Defying the exhortations of Church leaders and their proxies, Irish people voted by a landslide to repeal the 8th amendment of the constitution, and to top off what has been a spectacularly bad few weeks for the church, legislation was passed in The Dáil to halt their long-standing practice of institutionalised religious discrimination in schools.
Sensing the loosening of the stranglehold the Catholic Church once had over Irish life, Archbishop of Dublin Dr Diarmuid Martin told mass-goers after the referendum that the vote indicates that the Church is in danger of being seen with indifference by Irish society and that it – once seen as the arbiter of all that was acceptable – was now becoming a marginal voice with minimum influence.
Demonstrating a self-awareness which you don’t typically associate with Catholic prelates, Archbishop Martin said that people may see the Church as lacking compassion and suggested the organisation needs to renew its commitment to life and to support people with more actions than words.
In August the Pope arrives to a very different Ireland than the last Papal visit. In 1979, when John Paul II alighted on our shores, it would have been hard to even conceive of the social transformations we would undergo over the following four decades. But it’s worth remembering that the Church fought tooth and nail to block each and every social movement towards personal autonomy. Had they won those battles we would still be the conservative backwater we once were.
From contraception to divorce, the decriminalisation of homosexuality and abortion – even in the cases of fatal foetal abnormalities – the Church has been there acting as a bulwark against any form of significant social change, and never once did they offer any compassion to those they campaigned against.

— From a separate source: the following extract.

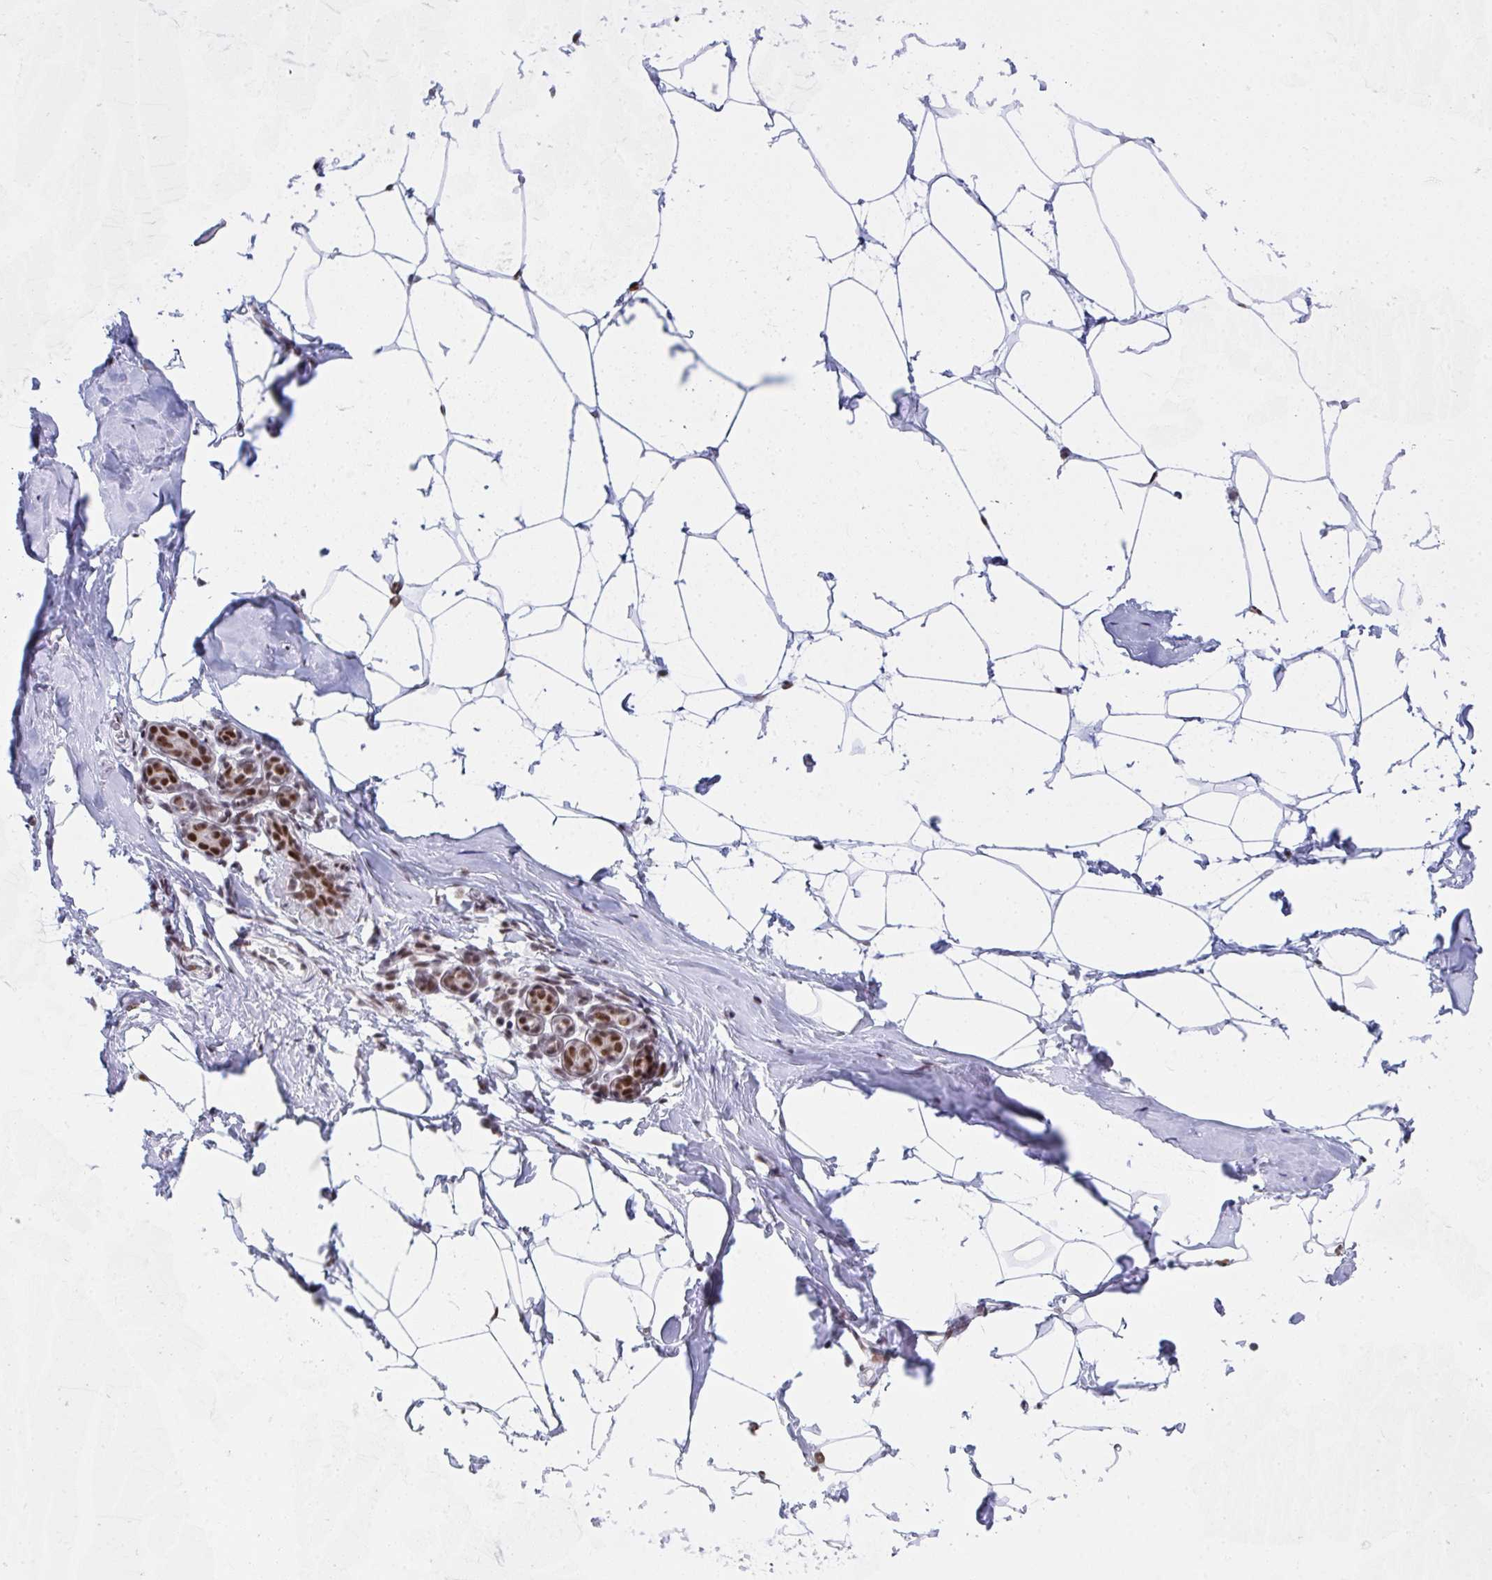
{"staining": {"intensity": "moderate", "quantity": ">75%", "location": "nuclear"}, "tissue": "breast", "cell_type": "Adipocytes", "image_type": "normal", "snomed": [{"axis": "morphology", "description": "Normal tissue, NOS"}, {"axis": "topography", "description": "Breast"}], "caption": "A histopathology image of human breast stained for a protein exhibits moderate nuclear brown staining in adipocytes.", "gene": "SNRNP70", "patient": {"sex": "female", "age": 32}}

Few people should mourn their waning influence. This is an institution which facilitated the creation of an Irish society that shamed, dehumanised and enslaved women, raped and beat children, sold and trafficked children to their wealthy patrons. The bodies of children who died in their ‘care’ were left to rot in septic tanks.
Most people with even a tangential connection to such horrific crimes would possibly restrain themselves from self-righteous moralising. Lecturing people on sexual morality or their reproductive choices is a tough look to pull when you have spent years and significant amounts of cash to avoid compensating victims of your crimes against humanity.
Even now, for all their talk of renewing their commitment to people and demonstrating compassion – it’s all talk. The Catholic Church still owes the state over a billion euro for their share of the abuse compensation bill and they show no signs coughing up.
The Catholic Church, both here and internationally, has always been about the maintenance of power. At its core, the Church is a misogynistic and homophobic hierarchy and when faced with threats, the men in that hierarchy – the patriarchs – will, quite literally, prop up fascists rather than cede power. We should be glad they’ve lost the power they once had over our lives, and we should hope that other countries will follow the beacon Ireland represents in this respect.